Discovery

Overview

In order to form or connect to a running cluster, a Core Server or a Read Replica needs to know the addresses of some of the Core Servers. This information is used to bind to the Core Servers in order to run the discovery protocol and get the full information about the cluster. The way in which this is best done depends on the configuration in each specific case.

If the addresses of the other cluster members are known upfront, they can be listed explicitly. This is convenient, but has limitations:

  • If Core members are replaced and the new members have different addresses, the list will become outdated. An outdated list can be avoided by ensuring that the new members can be reached via the same address as the old members, but this is not always practical.

  • Under some circumstances the addresses are unknown when configuring the cluster. This can be the case, for example, when using container orchestration to deploy a Causal Cluster.

Additional mechanisms for using DNS are provided for the cases where it is not practical or possible to explicitly list the addresses of cluster members to discover.

The discovery configuration is just used for initial discovery and a running cluster will continuously exchange information about changes to the topology. The behavior of the initial discovery is determined by the parameters causal_clustering.discovery_type and causal_clustering.initial_discovery_members, and is described in the following sections.

Discovery using a list of server addresses

If the addresses of the other cluster members are known upfront, they can be listed explicitly. We use the default causal_clustering.discovery_type=LIST and hard code the addresses in the configuration of each machine. This alternative is illustrated by Configure a Core-only cluster.

Discovery using DNS with multiple records

When using initial discovery with DNS, a DNS record lookup is performed when an instance starts up. Once an instance has joined a cluster, further membership changes are communicated amongst Core members as part of the discovery service.

The following DNS-based mechanisms can be used to get the addresses of Core Cluster members for discovery:

causal_clustering.discovery_type=DNS

With this configuration, the initial discovery members will be resolved from DNS A records to find the IP addresses to contact. The value of causal_clustering.initial_discovery_members should be set to a single domain name and the port of the discovery service. For example: causal_clustering.initial_discovery_members=cluster01.example.com:5000. The domain name should return an A record for every Core member when a DNS lookup is performed. Each A record returned by DNS should contain the IP address of the Core Server. The configured Core Server will use all the IP addresses from the A records to join or form a cluster.

The discovery port must be the same on all Cores when using this configuration.

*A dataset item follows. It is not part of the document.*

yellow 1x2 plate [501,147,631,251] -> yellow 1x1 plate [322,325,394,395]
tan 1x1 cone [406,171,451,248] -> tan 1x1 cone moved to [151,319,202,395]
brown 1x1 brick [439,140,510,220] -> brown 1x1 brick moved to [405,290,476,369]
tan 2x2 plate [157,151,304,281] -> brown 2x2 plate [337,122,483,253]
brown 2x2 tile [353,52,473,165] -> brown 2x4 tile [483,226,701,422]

If this is not possible, consider using the discovery type SRV instead.

causal_clustering.discovery_type=SRV

With this configuration, the initial discovery members will be resolved from DNS SRV records to find the IP addresses/hostnames and discovery service ports to contact. The value of causal_clustering.initial_discovery_members should be set to a single domain name and the port set to 0. For example: causal_clustering.initial_discovery_members=cluster01.example.com:0. The domain name should return a single SRV record when a DNS lookup is performed. The SRV record returned by DNS should contain the IP address or hostname, and the discovery port, for the Core Servers to be discovered. The configured Core Server will use all the addresses from the SRV record to join or form a cluster.

Discovery in Kubernetes

A special case is when a Causal Cluster is running in Kubernetes and each Core Server is running as a Kubernetes service. Then, the addresses of the Core Cluster members can be obtained using the List Service API, as described in the Kubernetes API documentation.

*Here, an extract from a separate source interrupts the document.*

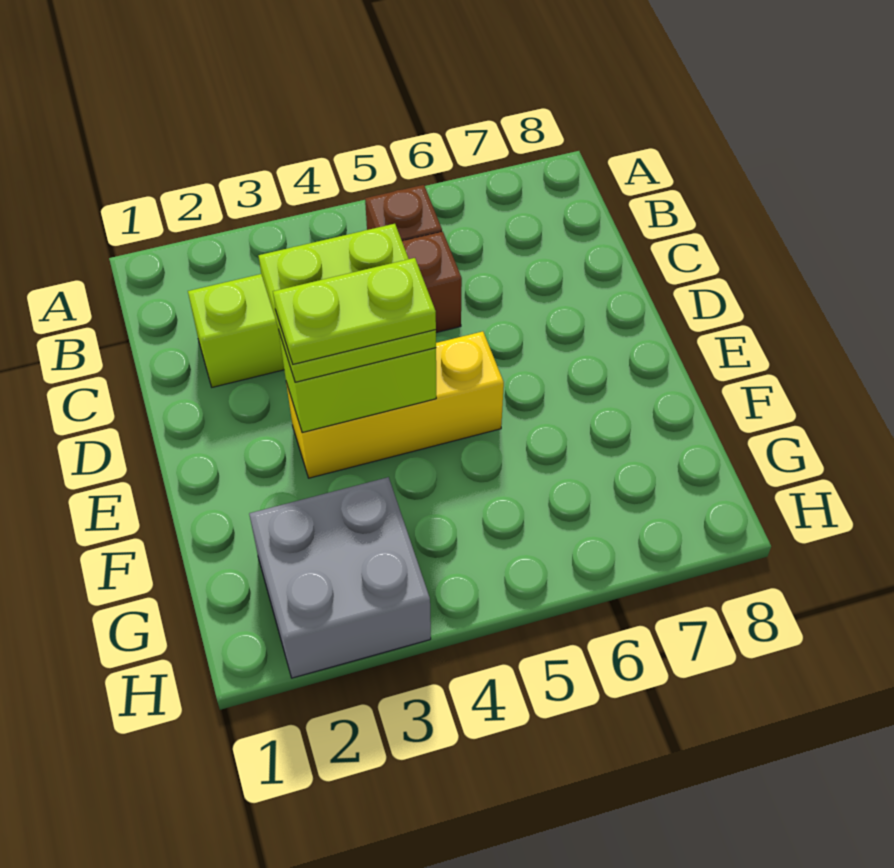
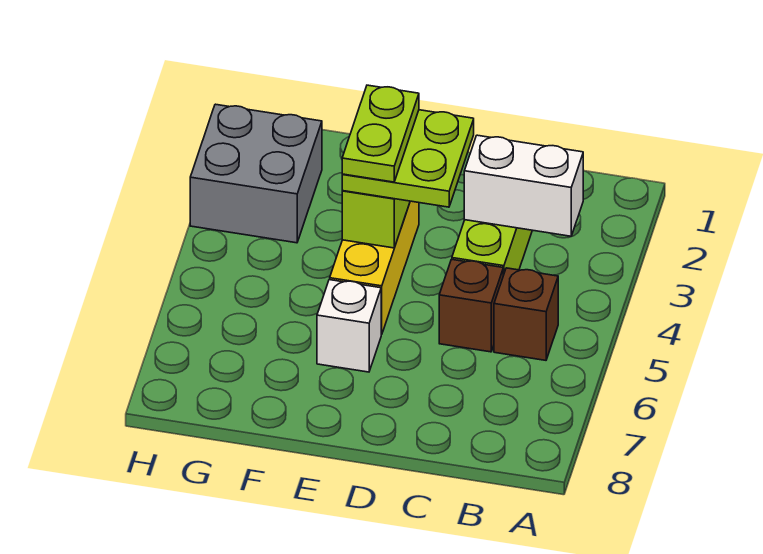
none -> white 1x2 brick [464,135,583,236]
none -> white 1x1 brick [317,280,382,372]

The following settings are used to configure for this scenario:

With this configuration, causal_clustering.initial_discovery_members is not used and any value assigned to it will be ignored.

  • The pod running Neo4j must use a service account which has permission to list services. For further information, see the Kubernetes documentation on RBAC authorization or ABAC authorization.

  • The configured causal_clustering.discovery_advertised_address must exactly match the Kubernetes-internal DNS name, which will be of the form <service-name>.<namespace>.svc.cluster.local.

As with DNS-based methods, the Kubernetes record lookup is only performed at startup.